Then: "Jerrold—," he said.

Jerrold came closer. His father's right arm unfolded itself and stretched out towards him along the bed.

Anne whispered, "Take his hand." Jerrold took it. He could feel it tremble as he touched it.

"It's all right, Jerry," he said. "It's all right." He gave a little choking cough. His eyes darkened with a sudden anxiety, a fear. His hand slackened. His head sank forward. Anne came between them. Jerrold felt the slight thrust of her body pushing him aside. He saw her arms stretched out, and the white gleam of the basin, then, the haemorrhage, jet after jet. Then his father's face tilted up on Eliot's arm, very white, and Anne stooping over him tenderly, and her hand with the towel, wiping the red foam from his lips.

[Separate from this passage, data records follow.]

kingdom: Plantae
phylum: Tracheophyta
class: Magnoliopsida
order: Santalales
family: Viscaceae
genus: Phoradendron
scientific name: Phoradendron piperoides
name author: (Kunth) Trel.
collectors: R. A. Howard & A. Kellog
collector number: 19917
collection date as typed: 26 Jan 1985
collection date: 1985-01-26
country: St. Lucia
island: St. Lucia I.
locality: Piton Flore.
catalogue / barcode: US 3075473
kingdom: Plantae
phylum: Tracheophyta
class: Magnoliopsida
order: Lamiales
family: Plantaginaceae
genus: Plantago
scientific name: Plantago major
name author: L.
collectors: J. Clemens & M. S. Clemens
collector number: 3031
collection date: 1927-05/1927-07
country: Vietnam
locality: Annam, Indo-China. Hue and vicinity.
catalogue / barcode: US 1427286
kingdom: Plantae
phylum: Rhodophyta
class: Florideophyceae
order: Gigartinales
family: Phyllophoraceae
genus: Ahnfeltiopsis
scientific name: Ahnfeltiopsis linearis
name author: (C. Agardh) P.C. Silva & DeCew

Then eyes glazed between half-shut lids, mouth open, and the noise of death.

Eliot's arm laid down its burden. He got up and put his hand on Jerrold's shoulder and led him out of the room. "Go out into the air," he said. "I'll tell Mother."

Jerrold staggered downstairs, and through the hall and out into the blinding sunshine.

Far down the avenue he could hear the whirring of the car coming back from Cheltenham; the lines of the beech trees opened fan-wise to let it through. He saw Colin sitting up beside Scarrott.

Above his head a lattice ground and clattered. Somebody was going through the front rooms, shutting the windows and pulling down the blinds.

Jerrold turned back into the house to meet Colin there.